Collection entries:

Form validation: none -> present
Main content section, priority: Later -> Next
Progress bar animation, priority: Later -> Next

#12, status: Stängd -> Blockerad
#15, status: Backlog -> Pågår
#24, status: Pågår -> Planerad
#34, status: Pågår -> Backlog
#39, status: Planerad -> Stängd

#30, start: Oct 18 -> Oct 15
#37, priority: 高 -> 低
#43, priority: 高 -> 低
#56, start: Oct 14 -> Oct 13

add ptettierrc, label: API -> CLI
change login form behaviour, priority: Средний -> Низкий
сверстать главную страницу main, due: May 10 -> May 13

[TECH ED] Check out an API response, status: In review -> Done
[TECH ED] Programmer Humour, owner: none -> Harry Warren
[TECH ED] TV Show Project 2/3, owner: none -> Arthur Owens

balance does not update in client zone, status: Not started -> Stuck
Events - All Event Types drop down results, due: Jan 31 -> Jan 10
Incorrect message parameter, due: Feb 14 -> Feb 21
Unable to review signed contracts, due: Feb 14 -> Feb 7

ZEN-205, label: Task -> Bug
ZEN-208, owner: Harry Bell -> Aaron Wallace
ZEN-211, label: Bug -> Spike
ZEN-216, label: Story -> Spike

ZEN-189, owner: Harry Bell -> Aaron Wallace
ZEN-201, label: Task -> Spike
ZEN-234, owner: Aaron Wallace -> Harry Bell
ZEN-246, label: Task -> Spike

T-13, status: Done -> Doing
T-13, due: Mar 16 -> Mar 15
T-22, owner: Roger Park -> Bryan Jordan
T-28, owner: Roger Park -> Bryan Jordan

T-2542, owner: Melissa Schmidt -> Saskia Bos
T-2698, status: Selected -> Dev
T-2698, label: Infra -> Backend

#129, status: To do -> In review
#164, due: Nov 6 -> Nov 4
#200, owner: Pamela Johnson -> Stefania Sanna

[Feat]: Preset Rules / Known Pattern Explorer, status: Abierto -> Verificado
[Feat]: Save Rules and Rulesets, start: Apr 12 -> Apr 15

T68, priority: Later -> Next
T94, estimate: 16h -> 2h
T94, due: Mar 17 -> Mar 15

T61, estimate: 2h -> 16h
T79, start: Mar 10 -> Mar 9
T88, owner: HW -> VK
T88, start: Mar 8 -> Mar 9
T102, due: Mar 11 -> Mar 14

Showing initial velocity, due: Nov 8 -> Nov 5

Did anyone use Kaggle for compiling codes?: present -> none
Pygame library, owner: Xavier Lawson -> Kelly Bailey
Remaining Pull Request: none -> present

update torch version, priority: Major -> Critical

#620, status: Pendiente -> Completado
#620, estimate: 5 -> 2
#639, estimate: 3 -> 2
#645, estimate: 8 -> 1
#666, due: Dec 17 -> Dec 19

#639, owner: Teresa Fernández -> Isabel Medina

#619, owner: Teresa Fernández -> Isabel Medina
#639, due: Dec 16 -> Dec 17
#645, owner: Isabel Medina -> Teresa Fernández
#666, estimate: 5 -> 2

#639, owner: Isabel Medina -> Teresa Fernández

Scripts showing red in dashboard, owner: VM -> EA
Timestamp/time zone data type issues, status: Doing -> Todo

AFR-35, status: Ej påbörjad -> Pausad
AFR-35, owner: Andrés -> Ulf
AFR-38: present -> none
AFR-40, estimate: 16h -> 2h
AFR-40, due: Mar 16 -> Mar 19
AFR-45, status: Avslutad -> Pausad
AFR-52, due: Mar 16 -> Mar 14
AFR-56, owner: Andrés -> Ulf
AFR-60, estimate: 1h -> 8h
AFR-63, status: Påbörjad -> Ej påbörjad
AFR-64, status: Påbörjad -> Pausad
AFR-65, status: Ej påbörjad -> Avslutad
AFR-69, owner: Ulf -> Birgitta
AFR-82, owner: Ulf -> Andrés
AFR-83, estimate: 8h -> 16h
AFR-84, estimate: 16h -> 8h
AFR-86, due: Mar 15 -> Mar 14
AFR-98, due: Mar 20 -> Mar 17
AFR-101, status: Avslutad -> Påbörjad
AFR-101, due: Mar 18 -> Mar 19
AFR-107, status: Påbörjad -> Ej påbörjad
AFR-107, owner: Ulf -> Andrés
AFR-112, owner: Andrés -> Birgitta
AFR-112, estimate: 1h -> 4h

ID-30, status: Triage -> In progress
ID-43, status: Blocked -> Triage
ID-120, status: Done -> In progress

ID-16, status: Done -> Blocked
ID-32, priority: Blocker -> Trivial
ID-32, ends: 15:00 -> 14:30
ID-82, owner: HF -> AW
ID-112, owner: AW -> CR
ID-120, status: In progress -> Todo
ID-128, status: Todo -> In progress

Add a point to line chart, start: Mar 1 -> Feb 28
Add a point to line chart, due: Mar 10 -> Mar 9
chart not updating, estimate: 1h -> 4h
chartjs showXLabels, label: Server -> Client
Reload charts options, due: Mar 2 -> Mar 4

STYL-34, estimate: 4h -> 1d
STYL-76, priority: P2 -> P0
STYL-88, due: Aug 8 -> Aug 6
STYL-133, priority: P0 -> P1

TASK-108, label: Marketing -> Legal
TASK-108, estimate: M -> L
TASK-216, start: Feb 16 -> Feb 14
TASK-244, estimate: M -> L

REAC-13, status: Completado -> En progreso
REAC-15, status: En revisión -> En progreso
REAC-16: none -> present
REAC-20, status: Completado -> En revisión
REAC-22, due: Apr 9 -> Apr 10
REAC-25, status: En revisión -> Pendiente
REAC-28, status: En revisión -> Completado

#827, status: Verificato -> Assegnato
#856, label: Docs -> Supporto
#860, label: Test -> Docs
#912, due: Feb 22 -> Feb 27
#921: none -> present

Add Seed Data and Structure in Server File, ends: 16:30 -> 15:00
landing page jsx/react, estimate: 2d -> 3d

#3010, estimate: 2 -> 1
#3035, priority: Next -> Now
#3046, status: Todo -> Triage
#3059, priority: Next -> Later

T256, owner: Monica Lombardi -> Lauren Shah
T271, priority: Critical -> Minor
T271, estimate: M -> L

■ Task requirements
The records above should be duplicated in full, exactly as given.

■ Result
Form validation: none -> present
Main content section, priority: Later -> Next
Progress bar animation, priority: Later -> Next

#12, status: Stängd -> Blockerad
#15, status: Backlog -> Pågår
#24, status: Pågår -> Planerad
#34, status: Pågår -> Backlog
#39, status: Planerad -> Stängd

#30, start: Oct 18 -> Oct 15
#37, priority: 高 -> 低
#43, priority: 高 -> 低
#56, start: Oct 14 -> Oct 13

add ptettierrc, label: API -> CLI
change login form behaviour, priority: Средний -> Низкий
сверстать главную страницу main, due: May 10 -> May 13

[TECH ED] Check out an API response, status: In review -> Done
[TECH ED] Programmer Humour, owner: none -> Harry Warren
[TECH ED] TV Show Project 2/3, owner: none -> Arthur Owens

balance does not update in client zone, status: Not started -> Stuck
Events - All Event Types drop down results, due: Jan 31 -> Jan 10
Incorrect message parameter, due: Feb 14 -> Feb 21
Unable to review signed contracts, due: Feb 14 -> Feb 7

ZEN-205, label: Task -> Bug
ZEN-208, owner: Harry Bell -> Aaron Wallace
ZEN-211, label: Bug -> Spike
ZEN-216, label: Story -> Spike

ZEN-189, owner: Harry Bell -> Aaron Wallace
ZEN-201, label: Task -> Spike
ZEN-234, owner: Aaron Wallace -> Harry Bell
ZEN-246, label: Task -> Spike

T-13, status: Done -> Doing
T-13, due: Mar 16 -> Mar 15
T-22, owner: Roger Park -> Bryan Jordan
T-28, owner: Roger Park -> Bryan Jordan

T-2542, owner: Melissa Schmidt -> Saskia Bos
T-2698, status: Selected -> Dev
T-2698, label: Infra -> Backend

#129, status: To do -> In review
#164, due: Nov 6 -> Nov 4
#200, owner: Pamela Johnson -> Stefania Sanna

[Feat]: Preset Rules / Known Pattern Explorer, status: Abierto -> Verificado
[Feat]: Save Rules and Rulesets, start: Apr 12 -> Apr 15

T68, priority: Later -> Next
T94, estimate: 16h -> 2h
T94, due: Mar 17 -> Mar 15

T61, estimate: 2h -> 16h
T79, start: Mar 10 -> Mar 9
T88, owner: HW -> VK
T88, start: Mar 8 -> Mar 9
T102, due: Mar 11 -> Mar 14

Showing initial velocity, due: Nov 8 -> Nov 5

Did anyone use Kaggle for compiling codes?: present -> none
Pygame library, owner: Xavier Lawson -> Kelly Bailey
Remaining Pull Request: none -> present

update torch version, priority: Major -> Critical

#620, status: Pendiente -> Completado
#620, estimate: 5 -> 2
#639, estimate: 3 -> 2
#645, estimate: 8 -> 1
#666, due: Dec 17 -> Dec 19

#639, owner: Teresa Fernández -> Isabel Medina

#619, owner: Teresa Fernández -> Isabel Medina
#639, due: Dec 16 -> Dec 17
#645, owner: Isabel Medina -> Teresa Fernández
#666, estimate: 5 -> 2

#639, owner: Isabel Medina -> Teresa Fernández

Scripts showing red in dashboard, owner: VM -> EA
Timestamp/time zone data type issues, status: Doing -> Todo

AFR-35, status: Ej påbörjad -> Pausad
AFR-35, owner: Andrés -> Ulf
AFR-38: present -> none
AFR-40, estimate: 16h -> 2h
AFR-40, due: Mar 16 -> Mar 19
AFR-45, status: Avslutad -> Pausad
AFR-52, due: Mar 16 -> Mar 14
AFR-56, owner: Andrés -> Ulf
AFR-60, estimate: 1h -> 8h
AFR-63, status: Påbörjad -> Ej påbörjad
AFR-64, status: Påbörjad -> Pausad
AFR-65, status: Ej påbörjad -> Avslutad
AFR-69, owner: Ulf -> Birgitta
AFR-82, owner: Ulf -> Andrés
AFR-83, estimate: 8h -> 16h
AFR-84, estimate: 16h -> 8h
AFR-86, due: Mar 15 -> Mar 14
AFR-98, due: Mar 20 -> Mar 17
AFR-101, status: Avslutad -> Påbörjad
AFR-101, due: Mar 18 -> Mar 19
AFR-107, status: Påbörjad -> Ej påbörjad
AFR-107, owner: Ulf -> Andrés
AFR-112, owner: Andrés -> Birgitta
AFR-112, estimate: 1h -> 4h

ID-30, status: Triage -> In progress
ID-43, status: Blocked -> Triage
ID-120, status: Done -> In progress

ID-16, status: Done -> Blocked
ID-32, priority: Blocker -> Trivial
ID-32, ends: 15:00 -> 14:30
ID-82, owner: HF -> AW
ID-112, owner: AW -> CR
ID-120, status: In progress -> Todo
ID-128, status: Todo -> In progress

Add a point to line chart, start: Mar 1 -> Feb 28
Add a point to line chart, due: Mar 10 -> Mar 9
chart not updating, estimate: 1h -> 4h
chartjs showXLabels, label: Server -> Client
Reload charts options, due: Mar 2 -> Mar 4

STYL-34, estimate: 4h -> 1d
STYL-76, priority: P2 -> P0
STYL-88, due: Aug 8 -> Aug 6
STYL-133, priority: P0 -> P1

TASK-108, label: Marketing -> Legal
TASK-108, estimate: M -> L
TASK-216, start: Feb 16 -> Feb 14
TASK-244, estimate: M -> L

REAC-13, status: Completado -> En progreso
REAC-15, status: En revisión -> En progreso
REAC-16: none -> present
REAC-20, status: Completado -> En revisión
REAC-22, due: Apr 9 -> Apr 10
REAC-25, status: En revisión -> Pendiente
REAC-28, status: En revisión -> Completado

#827, status: Verificato -> Assegnato
#856, label: Docs -> Supporto
#860, label: Test -> Docs
#912, due: Feb 22 -> Feb 27
#921: none -> present

Add Seed Data and Structure in Server File, ends: 16:30 -> 15:00
landing page jsx/react, estimate: 2d -> 3d

#3010, estimate: 2 -> 1
#3035, priority: Next -> Now
#3046, status: Todo -> Triage
#3059, priority: Next -> Later

T256, owner: Monica Lombardi -> Lauren Shah
T271, priority: Critical -> Minor
T271, estimate: M -> L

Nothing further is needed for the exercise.